UN report on violence towards women and girls in El Salvador
A recent report from an independent United Nations human rights expert has warned that violence against women and girls in El Salvador remains prevalent and pervasive. Murders are on the rise and kidnappings, sexual assaults and sexual harassment all too frequent, she told the UN.
Rashida Manjoo, UN Special Rapporteur on Violence against Women, visited El Salvador this month and stressed that the country still faces “significant challenges” in dealing with gender-based violence.
“Of particular concern to me is the growing prevalence and forms of such violence, especially the alarming rise in the numbers of murders of women and girls and the brutality inflicted on their bodies, which is often accompanied by kidnapping and sexual assault,” she said in a statement.
Ms.
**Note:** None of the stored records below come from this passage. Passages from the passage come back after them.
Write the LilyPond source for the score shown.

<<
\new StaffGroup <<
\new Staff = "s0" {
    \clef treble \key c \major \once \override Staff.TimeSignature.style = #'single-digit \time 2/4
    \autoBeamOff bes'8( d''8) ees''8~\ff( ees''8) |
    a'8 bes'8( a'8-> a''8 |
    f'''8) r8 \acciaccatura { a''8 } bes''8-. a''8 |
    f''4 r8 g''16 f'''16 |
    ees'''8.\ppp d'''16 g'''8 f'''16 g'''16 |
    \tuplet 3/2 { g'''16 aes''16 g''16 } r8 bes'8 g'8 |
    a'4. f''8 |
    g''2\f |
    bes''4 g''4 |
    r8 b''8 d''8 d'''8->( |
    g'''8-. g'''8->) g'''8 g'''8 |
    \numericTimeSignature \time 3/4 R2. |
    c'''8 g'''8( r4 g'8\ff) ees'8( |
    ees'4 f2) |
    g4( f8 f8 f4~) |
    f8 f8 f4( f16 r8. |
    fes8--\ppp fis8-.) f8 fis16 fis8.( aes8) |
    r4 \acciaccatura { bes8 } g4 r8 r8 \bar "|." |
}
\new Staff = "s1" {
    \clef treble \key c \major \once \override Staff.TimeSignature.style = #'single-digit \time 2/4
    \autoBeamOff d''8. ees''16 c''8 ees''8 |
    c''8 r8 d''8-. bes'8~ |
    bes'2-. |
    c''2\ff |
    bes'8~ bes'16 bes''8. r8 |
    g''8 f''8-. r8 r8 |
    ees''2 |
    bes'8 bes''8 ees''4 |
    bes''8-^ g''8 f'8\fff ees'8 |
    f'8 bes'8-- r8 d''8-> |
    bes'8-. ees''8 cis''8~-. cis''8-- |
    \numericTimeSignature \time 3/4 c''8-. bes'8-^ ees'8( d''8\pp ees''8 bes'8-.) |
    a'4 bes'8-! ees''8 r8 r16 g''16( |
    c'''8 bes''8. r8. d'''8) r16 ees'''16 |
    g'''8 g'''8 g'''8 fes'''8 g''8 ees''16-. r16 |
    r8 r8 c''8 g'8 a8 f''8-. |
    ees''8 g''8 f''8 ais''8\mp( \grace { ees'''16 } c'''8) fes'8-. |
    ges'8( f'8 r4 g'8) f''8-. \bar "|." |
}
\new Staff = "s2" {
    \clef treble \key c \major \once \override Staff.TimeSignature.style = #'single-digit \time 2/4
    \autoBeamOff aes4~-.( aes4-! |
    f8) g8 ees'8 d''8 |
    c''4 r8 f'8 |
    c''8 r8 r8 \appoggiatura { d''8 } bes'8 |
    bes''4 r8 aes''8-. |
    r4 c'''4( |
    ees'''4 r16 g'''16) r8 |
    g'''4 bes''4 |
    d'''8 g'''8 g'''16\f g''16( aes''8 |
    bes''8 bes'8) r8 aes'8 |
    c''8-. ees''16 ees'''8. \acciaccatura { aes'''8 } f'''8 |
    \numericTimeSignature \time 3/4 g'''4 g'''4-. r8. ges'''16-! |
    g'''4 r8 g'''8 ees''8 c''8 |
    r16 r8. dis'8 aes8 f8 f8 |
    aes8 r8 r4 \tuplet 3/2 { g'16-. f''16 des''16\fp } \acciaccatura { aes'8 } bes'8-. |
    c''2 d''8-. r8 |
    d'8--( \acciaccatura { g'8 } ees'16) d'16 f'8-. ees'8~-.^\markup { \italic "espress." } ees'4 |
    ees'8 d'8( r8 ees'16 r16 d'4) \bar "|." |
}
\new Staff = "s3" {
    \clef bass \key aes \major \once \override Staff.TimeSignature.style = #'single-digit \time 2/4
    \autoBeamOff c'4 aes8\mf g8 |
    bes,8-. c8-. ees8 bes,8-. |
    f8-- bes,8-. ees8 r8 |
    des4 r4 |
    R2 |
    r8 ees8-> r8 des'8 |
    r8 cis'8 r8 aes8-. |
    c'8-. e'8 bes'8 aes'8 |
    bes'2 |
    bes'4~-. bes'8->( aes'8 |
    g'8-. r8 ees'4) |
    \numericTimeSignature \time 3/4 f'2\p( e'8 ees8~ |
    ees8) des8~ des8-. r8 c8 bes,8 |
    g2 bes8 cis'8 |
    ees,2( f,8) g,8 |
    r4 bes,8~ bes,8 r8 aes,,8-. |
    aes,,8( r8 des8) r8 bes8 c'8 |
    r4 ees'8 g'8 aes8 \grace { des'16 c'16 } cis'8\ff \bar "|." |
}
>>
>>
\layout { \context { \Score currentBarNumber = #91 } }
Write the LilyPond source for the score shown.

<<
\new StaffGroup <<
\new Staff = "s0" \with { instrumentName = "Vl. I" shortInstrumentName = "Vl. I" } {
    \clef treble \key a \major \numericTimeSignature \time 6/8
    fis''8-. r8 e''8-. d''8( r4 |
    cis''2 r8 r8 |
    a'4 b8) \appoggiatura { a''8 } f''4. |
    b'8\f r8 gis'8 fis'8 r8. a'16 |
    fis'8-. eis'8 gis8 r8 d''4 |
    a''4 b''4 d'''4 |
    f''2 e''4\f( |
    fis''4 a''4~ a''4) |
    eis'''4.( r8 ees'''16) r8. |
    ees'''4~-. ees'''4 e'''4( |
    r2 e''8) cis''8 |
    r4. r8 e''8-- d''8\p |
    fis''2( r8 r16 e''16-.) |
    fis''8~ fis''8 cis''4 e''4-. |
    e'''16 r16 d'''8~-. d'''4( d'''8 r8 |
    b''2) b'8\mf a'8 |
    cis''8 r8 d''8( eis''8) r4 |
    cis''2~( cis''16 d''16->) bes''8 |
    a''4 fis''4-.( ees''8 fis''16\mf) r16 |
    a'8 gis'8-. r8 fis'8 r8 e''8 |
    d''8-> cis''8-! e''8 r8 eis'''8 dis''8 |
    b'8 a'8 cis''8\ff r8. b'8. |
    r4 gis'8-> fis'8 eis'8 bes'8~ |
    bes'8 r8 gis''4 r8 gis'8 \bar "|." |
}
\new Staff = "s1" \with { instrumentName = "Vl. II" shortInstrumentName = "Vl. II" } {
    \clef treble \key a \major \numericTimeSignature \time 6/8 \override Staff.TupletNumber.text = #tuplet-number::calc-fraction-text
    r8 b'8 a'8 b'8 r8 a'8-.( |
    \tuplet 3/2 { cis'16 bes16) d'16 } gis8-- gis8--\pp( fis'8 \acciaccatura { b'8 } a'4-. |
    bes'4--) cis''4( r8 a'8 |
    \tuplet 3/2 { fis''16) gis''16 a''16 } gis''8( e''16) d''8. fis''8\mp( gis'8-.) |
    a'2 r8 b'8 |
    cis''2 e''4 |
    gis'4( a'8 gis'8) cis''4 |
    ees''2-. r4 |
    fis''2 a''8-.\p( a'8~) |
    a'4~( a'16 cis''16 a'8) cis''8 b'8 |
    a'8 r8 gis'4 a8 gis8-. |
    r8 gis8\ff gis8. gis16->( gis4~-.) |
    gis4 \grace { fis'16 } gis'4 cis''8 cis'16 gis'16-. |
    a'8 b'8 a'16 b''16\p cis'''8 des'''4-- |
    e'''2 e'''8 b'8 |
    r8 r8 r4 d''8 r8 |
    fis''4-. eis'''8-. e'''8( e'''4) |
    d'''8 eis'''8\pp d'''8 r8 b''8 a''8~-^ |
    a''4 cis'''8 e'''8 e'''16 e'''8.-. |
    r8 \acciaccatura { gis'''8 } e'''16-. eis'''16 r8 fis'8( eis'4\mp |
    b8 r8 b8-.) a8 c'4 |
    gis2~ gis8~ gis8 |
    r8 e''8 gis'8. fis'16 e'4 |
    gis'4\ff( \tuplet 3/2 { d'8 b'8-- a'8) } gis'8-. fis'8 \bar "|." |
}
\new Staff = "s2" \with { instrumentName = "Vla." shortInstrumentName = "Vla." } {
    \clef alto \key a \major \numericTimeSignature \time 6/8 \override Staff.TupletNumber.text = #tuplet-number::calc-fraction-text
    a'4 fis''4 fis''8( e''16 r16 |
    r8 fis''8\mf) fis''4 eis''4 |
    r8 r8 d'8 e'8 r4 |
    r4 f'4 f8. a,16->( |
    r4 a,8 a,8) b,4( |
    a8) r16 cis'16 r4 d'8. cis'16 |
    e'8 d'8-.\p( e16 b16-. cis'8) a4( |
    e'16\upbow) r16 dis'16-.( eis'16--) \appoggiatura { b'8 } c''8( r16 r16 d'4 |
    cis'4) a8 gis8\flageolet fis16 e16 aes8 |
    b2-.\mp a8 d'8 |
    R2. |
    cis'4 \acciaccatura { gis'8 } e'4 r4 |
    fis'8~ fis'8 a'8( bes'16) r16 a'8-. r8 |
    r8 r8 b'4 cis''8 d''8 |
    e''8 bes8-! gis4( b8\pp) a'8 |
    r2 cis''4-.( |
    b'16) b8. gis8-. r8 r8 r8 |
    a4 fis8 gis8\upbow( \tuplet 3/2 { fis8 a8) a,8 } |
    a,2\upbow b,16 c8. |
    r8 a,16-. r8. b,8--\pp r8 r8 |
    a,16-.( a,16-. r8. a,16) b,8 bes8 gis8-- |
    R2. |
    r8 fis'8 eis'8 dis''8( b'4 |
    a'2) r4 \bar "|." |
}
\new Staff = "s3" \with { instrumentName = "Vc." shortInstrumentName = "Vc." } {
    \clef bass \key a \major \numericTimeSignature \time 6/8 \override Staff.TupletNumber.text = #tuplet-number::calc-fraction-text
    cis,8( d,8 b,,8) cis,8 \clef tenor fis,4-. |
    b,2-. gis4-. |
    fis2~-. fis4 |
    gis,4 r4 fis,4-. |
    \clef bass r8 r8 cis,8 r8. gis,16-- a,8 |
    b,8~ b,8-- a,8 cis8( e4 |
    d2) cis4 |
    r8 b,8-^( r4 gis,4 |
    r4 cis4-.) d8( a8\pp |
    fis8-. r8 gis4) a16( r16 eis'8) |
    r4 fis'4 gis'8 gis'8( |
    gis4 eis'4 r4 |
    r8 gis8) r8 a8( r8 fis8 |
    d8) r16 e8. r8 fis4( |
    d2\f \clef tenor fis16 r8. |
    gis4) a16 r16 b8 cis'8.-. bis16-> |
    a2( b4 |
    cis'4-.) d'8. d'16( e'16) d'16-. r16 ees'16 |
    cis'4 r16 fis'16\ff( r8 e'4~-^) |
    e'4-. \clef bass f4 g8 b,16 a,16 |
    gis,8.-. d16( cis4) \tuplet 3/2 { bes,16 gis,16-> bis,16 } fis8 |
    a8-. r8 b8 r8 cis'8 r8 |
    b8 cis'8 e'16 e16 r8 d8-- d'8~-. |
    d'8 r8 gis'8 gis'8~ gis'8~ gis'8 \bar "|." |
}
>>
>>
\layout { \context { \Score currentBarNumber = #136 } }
Manjoo also expressed concern that the violence against women and girls is taking place in so many different settings.
“Domestic violence, sexual abuse against women and children in the home and the community, violence and sexual harassment in the workplace, particularly in the maquila sector [factories operating in duty-free zones] and the domestic sphere, police-related violence and sexual commercial exploitation” are all serious problems.
She said that although El Salvador “has come a long way in institution-building and human rights protection since the end of the 12-year civil war in 1992,” impunity for crimes, socio-economic inequalities and a macho culture “foster a generalized state of violence”.
Ms. Manjoo serves in an unpaid and independent capacity and reports to the UN Human Rights Council in Geneva.